Regie Austrie,left, and Ian Douglas
Regie Austrie,left, and Ian Douglas

The fires of hell that threatened to consume them appear to have died down, the flames subdued, the smoke clearing. At least for the time being.

The gates of hell that promised to imprison them have opened wide, the chains broken, the locks shattered. Certainly for now.

The darkness of hades that threatened to engulf two of the most secure Dominica Labour Party (DLP) candidates, condemning them to possible eternal political damnation, has lifted, the light beginning to shine upon them again.

"Everything has settled down nicely," a member of the DLP hierarchy told The Sun in reference to the cases of the Cottage MP, Reginald Austrie and his Portsmouth colleague, Ian Douglas. Both men's positions as flag bearers for the DLP in the next general election were under threat in recent times. Mervin Paul, the head of the Government Information Service (GIS) and an unabashed and unapologetic mouthpiece for the DLP, had been placing himself in position to wrest the candidacy from Austrie. But the Cottage MP quashed any thoughts of a challenge with his forceful declaration during the budget debate that "I shall not be part of no primary." This, according to one DLP source, forced Paul to retreat.

"Mervin Paul has disappeared into the sunset quietly going back to what he was doing," said the leading DLP official who spoke to The Sun on the usual condition of anonymity because he did not wish to risk the wrath of the prime minister.

Differences between the prime minister, Roosevelt Skerrit, and Douglas, the Portsmouth MP, have been well publicized. The recent dispute over housing lots in Douglas' constituency and the MP's strong criticism of the prime minister, highlighted the bitter schism that exists between the two.

"The Labour Party of today (under Skerrit's leadership) no longer has the best interest of the average Dominican at heart. This Labour Party is only interested in winning elections," a leading party official admitted to The Sun, adding that this was one of the issues that troubled Douglas.

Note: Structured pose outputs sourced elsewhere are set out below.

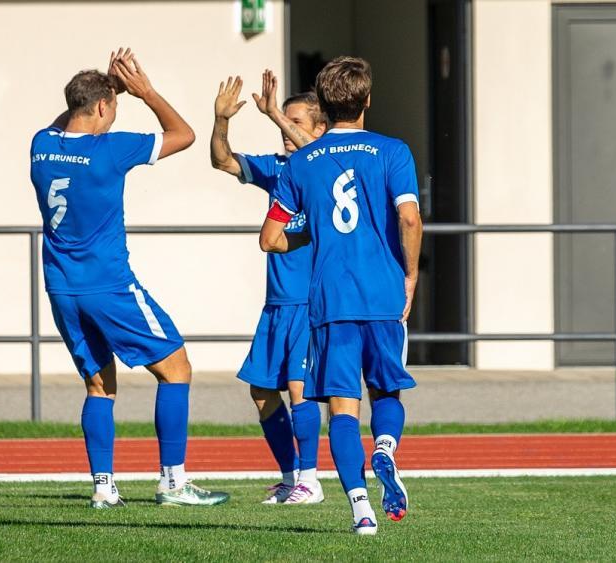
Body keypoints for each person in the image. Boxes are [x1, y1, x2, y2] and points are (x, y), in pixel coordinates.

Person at [30, 48, 229, 509]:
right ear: (103, 106)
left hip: (61, 287)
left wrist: (99, 91)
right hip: (109, 285)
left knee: (99, 385)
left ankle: (104, 488)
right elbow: (184, 134)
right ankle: (173, 482)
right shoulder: (110, 149)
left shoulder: (41, 144)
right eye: (113, 105)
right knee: (176, 368)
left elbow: (66, 122)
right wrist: (144, 91)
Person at [259, 56, 423, 535]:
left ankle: (361, 511)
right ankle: (386, 449)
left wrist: (312, 233)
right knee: (385, 390)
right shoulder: (393, 151)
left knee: (341, 408)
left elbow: (270, 239)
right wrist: (411, 276)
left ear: (324, 105)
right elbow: (409, 218)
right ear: (367, 99)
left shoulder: (301, 163)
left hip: (330, 301)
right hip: (383, 295)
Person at [209, 70, 327, 505]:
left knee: (300, 388)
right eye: (283, 122)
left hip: (309, 303)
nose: (284, 131)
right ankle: (291, 476)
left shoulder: (324, 166)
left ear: (319, 129)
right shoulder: (278, 169)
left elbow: (315, 154)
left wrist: (274, 113)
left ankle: (311, 480)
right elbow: (223, 160)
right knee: (261, 391)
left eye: (295, 123)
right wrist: (221, 120)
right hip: (276, 303)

In a 26 August article, The Sun reported on a number of candidates, many of them sitting MPs, who the prime minister wanted replaced, quoting a source who indicated that Skerrit had been driven to the edge of impatience by the cockiness and bewildering and confusing displays of nursery school politics by some who felt invincible.

"He has a problem when the MPs think they cannot be touched," the source was quoted as saying.

Still, the high-ranking DLP official who spoke to The Sun for this story seemed perplexed as to why two people who so easily win their seats – Austrie won the last election with 86 per cent of the votes – were targeted to be thrown into a bottomless pit.

"I have no idea," this person told The Sun. "I myself can't figure it out. Two stalwarts of the party in two constituencies who would be an asset to the campaign, I still can't figure it out. It doesn't make sense creating an upheaval in these two strong constituencies…that you are going to win anyhow and in the meantime you lose two marginal seats."

This is the argument that Austrie, in particular, has made very strongly, the source told The Sun, and this is the position both the Cottage MP and Douglas have held on to. Quite firmly.

"Both made it clear and held (their) ground so they (Skerrit and those who wanted them out) capitulated. There will be no primary in Portsmouth or in Cottage for that matter."

For both MPs, it appears that hell no longer hath any fury and the fires of hell have been extinguished.